**Task description**: Print every record below exactly as it stands, but leave out the pictures.

**Records excerpted from a collection**:
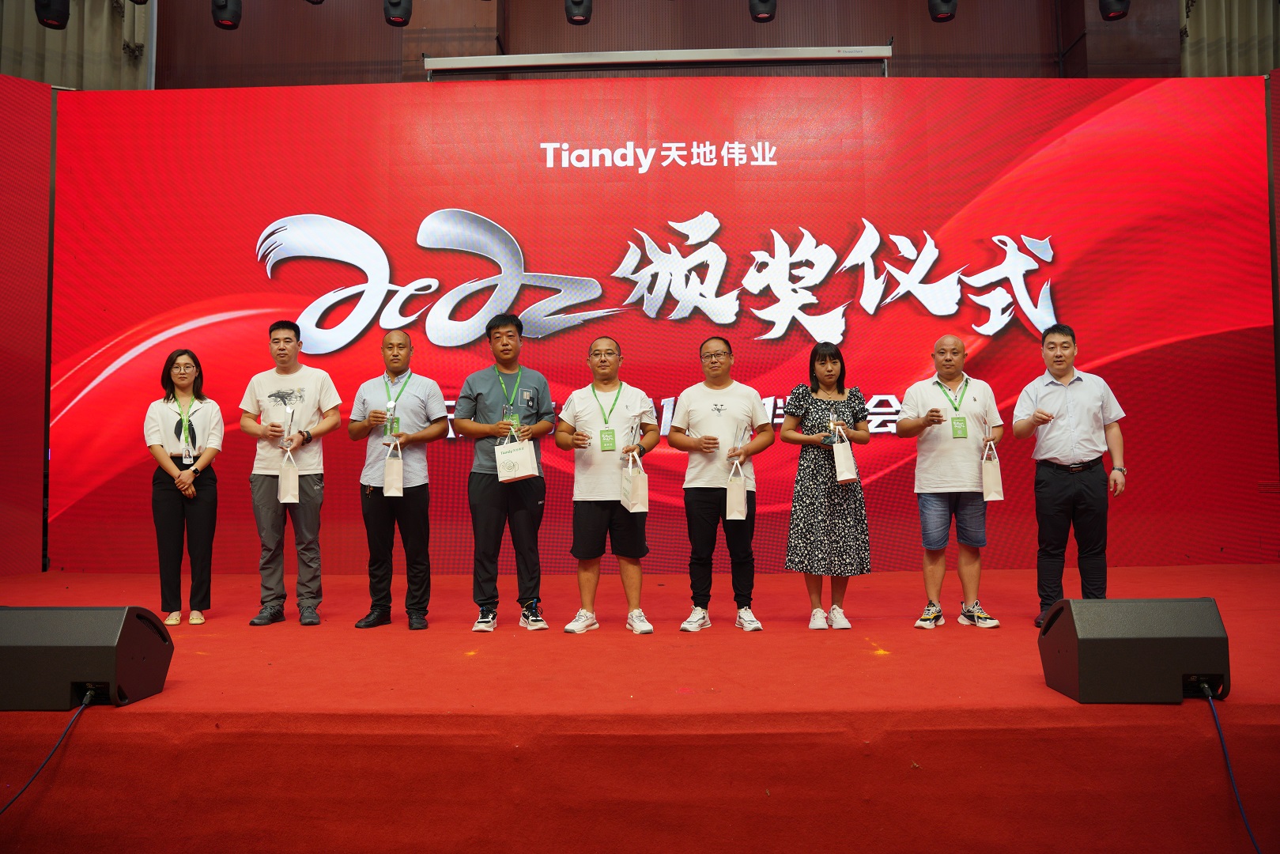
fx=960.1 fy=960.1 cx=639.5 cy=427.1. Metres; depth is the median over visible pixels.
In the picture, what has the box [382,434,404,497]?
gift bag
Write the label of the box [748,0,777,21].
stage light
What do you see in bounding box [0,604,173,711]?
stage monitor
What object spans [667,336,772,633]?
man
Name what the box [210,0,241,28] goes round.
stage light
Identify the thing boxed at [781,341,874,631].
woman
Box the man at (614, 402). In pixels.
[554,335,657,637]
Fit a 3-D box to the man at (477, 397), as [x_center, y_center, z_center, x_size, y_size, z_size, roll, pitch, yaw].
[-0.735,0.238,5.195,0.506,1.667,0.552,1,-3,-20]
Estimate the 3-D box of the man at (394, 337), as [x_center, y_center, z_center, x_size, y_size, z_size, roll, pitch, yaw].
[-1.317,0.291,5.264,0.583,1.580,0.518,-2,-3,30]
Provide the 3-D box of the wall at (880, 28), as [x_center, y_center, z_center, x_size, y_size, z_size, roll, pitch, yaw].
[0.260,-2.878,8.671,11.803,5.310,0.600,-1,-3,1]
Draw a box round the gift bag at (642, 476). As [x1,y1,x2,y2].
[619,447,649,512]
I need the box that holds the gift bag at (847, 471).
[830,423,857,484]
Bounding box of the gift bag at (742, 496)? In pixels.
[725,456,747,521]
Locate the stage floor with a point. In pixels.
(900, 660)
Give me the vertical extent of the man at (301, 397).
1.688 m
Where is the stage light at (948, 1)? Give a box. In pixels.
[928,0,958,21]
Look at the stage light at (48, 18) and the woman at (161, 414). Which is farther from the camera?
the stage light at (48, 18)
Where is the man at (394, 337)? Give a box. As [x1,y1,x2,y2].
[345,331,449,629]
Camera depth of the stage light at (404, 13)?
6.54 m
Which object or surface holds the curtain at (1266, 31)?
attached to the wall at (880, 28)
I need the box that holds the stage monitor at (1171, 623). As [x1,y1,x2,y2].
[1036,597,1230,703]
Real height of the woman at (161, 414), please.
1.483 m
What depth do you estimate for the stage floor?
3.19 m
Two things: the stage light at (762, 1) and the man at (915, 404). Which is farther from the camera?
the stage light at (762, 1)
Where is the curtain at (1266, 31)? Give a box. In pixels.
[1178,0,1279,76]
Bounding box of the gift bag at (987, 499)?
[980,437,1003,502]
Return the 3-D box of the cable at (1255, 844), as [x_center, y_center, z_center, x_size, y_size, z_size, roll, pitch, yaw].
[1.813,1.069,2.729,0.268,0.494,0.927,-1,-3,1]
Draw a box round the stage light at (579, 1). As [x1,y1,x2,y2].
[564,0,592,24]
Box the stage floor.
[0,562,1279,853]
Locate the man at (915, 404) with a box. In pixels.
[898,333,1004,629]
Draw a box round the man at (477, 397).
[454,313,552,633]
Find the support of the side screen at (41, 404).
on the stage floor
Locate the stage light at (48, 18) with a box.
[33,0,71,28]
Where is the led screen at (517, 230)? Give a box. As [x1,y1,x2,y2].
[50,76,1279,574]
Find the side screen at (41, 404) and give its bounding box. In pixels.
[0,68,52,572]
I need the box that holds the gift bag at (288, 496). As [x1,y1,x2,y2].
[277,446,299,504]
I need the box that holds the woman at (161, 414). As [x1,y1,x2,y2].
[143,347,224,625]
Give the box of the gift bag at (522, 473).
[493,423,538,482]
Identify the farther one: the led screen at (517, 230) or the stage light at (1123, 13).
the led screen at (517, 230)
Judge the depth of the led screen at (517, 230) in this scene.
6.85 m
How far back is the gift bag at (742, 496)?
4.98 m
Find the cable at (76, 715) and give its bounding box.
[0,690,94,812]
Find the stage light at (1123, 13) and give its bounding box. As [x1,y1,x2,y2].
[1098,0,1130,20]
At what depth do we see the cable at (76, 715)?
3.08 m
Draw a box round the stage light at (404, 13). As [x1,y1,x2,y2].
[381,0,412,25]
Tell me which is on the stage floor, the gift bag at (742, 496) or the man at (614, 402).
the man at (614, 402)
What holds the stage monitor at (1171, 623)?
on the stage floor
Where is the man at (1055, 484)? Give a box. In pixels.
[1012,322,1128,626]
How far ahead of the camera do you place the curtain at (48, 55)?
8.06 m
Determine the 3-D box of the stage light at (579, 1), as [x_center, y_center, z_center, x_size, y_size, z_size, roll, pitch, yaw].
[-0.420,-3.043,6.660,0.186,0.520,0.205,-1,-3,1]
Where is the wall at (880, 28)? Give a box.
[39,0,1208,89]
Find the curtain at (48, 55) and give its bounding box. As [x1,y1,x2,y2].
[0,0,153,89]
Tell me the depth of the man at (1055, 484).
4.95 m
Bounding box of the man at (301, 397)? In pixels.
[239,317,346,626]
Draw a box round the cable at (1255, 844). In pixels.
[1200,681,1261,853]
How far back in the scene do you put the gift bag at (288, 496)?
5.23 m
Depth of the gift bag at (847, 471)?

**Solved exercise**:
fx=960.1 fy=960.1 cx=639.5 cy=427.1. Metres; depth is the median over visible pixels.
In the picture, what has the box [382,434,404,497]?
gift bag
Write the label of the box [748,0,777,21].
stage light
What do you see in bounding box [0,604,173,711]?
stage monitor
What object spans [667,336,772,633]?
man
Name what the box [210,0,241,28] goes round.
stage light
Identify the thing boxed at [781,341,874,631].
woman
Box the man at (614, 402). In pixels.
[554,335,657,637]
Fit a 3-D box to the man at (477, 397), as [x_center, y_center, z_center, x_size, y_size, z_size, roll, pitch, yaw].
[-0.735,0.238,5.195,0.506,1.667,0.552,1,-3,-20]
Estimate the 3-D box of the man at (394, 337), as [x_center, y_center, z_center, x_size, y_size, z_size, roll, pitch, yaw].
[-1.317,0.291,5.264,0.583,1.580,0.518,-2,-3,30]
Provide the 3-D box of the wall at (880, 28), as [x_center, y_center, z_center, x_size, y_size, z_size, roll, pitch, yaw].
[0.260,-2.878,8.671,11.803,5.310,0.600,-1,-3,1]
Draw a box round the gift bag at (642, 476). As [x1,y1,x2,y2].
[619,447,649,512]
I need the box that holds the gift bag at (847, 471).
[830,423,857,484]
Bounding box of the gift bag at (742, 496)? In pixels.
[725,456,747,521]
Locate the stage floor with a point. In pixels.
(900, 660)
Give me the vertical extent of the man at (301, 397).
1.688 m
Where is the stage light at (948, 1)? Give a box. In pixels.
[928,0,958,21]
Look at the stage light at (48, 18) and the woman at (161, 414). Which is farther from the camera?
the stage light at (48, 18)
Where is the man at (394, 337)? Give a box. As [x1,y1,x2,y2].
[345,331,449,629]
Camera depth of the stage light at (404, 13)?
6.54 m
Which object or surface holds the curtain at (1266, 31)?
attached to the wall at (880, 28)
I need the box that holds the stage monitor at (1171, 623). As [x1,y1,x2,y2].
[1036,597,1230,703]
Real height of the woman at (161, 414), please.
1.483 m
What depth do you estimate for the stage floor?
3.19 m
Two things: the stage light at (762, 1) and the man at (915, 404). Which is farther from the camera?
the stage light at (762, 1)
Where is the curtain at (1266, 31)? Give a box. In pixels.
[1178,0,1279,76]
Bounding box of the gift bag at (987, 499)?
[980,437,1003,502]
Return the 3-D box of the cable at (1255, 844), as [x_center, y_center, z_center, x_size, y_size, z_size, roll, pitch, yaw].
[1.813,1.069,2.729,0.268,0.494,0.927,-1,-3,1]
Draw a box round the stage light at (579, 1). As [x1,y1,x2,y2].
[564,0,592,24]
Box the stage floor.
[0,562,1279,853]
Locate the man at (915, 404) with a box. In pixels.
[898,333,1004,629]
Draw a box round the man at (477, 397).
[454,313,552,633]
Find the support of the side screen at (41, 404).
on the stage floor
Locate the stage light at (48, 18) with a box.
[33,0,71,28]
Where is the led screen at (517, 230)? Give a box. As [x1,y1,x2,y2].
[50,76,1279,574]
Find the side screen at (41, 404) and give its bounding box. In pixels.
[0,68,52,572]
I need the box that holds the gift bag at (288, 496). As [x1,y1,x2,y2].
[277,446,299,504]
I need the box that holds the woman at (161, 414). As [x1,y1,x2,y2].
[143,347,224,625]
Give the box of the gift bag at (522, 473).
[493,423,538,482]
Identify the farther one: the led screen at (517, 230) or the stage light at (1123, 13).
the led screen at (517, 230)
Judge the depth of the led screen at (517, 230) in this scene.
6.85 m
How far back is the gift bag at (742, 496)?
4.98 m
Find the cable at (76, 715) and give its bounding box.
[0,690,94,812]
Find the stage light at (1123, 13) and give its bounding box. As [x1,y1,x2,y2].
[1098,0,1130,20]
At what depth do we see the cable at (76, 715)?
3.08 m
Draw a box round the stage light at (404, 13). As [x1,y1,x2,y2].
[381,0,412,25]
Tell me which is on the stage floor, the gift bag at (742, 496) or the man at (614, 402).
the man at (614, 402)
What holds the stage monitor at (1171, 623)?
on the stage floor
Where is the man at (1055, 484)? Give a box. In pixels.
[1012,322,1128,626]
How far ahead of the camera do you place the curtain at (48, 55)?
8.06 m
Determine the 3-D box of the stage light at (579, 1), as [x_center, y_center, z_center, x_size, y_size, z_size, roll, pitch, yaw].
[-0.420,-3.043,6.660,0.186,0.520,0.205,-1,-3,1]
Where is the wall at (880, 28)? Give a box.
[39,0,1208,89]
Find the curtain at (48, 55) and give its bounding box. As [x1,y1,x2,y2].
[0,0,153,89]
Tell me the depth of the man at (1055, 484).
4.95 m
Bounding box of the man at (301, 397)? In pixels.
[239,317,346,626]
Draw a box round the cable at (1255, 844). In pixels.
[1200,681,1261,853]
How far back in the scene do you put the gift bag at (288, 496)?
5.23 m
Depth of the gift bag at (847, 471)?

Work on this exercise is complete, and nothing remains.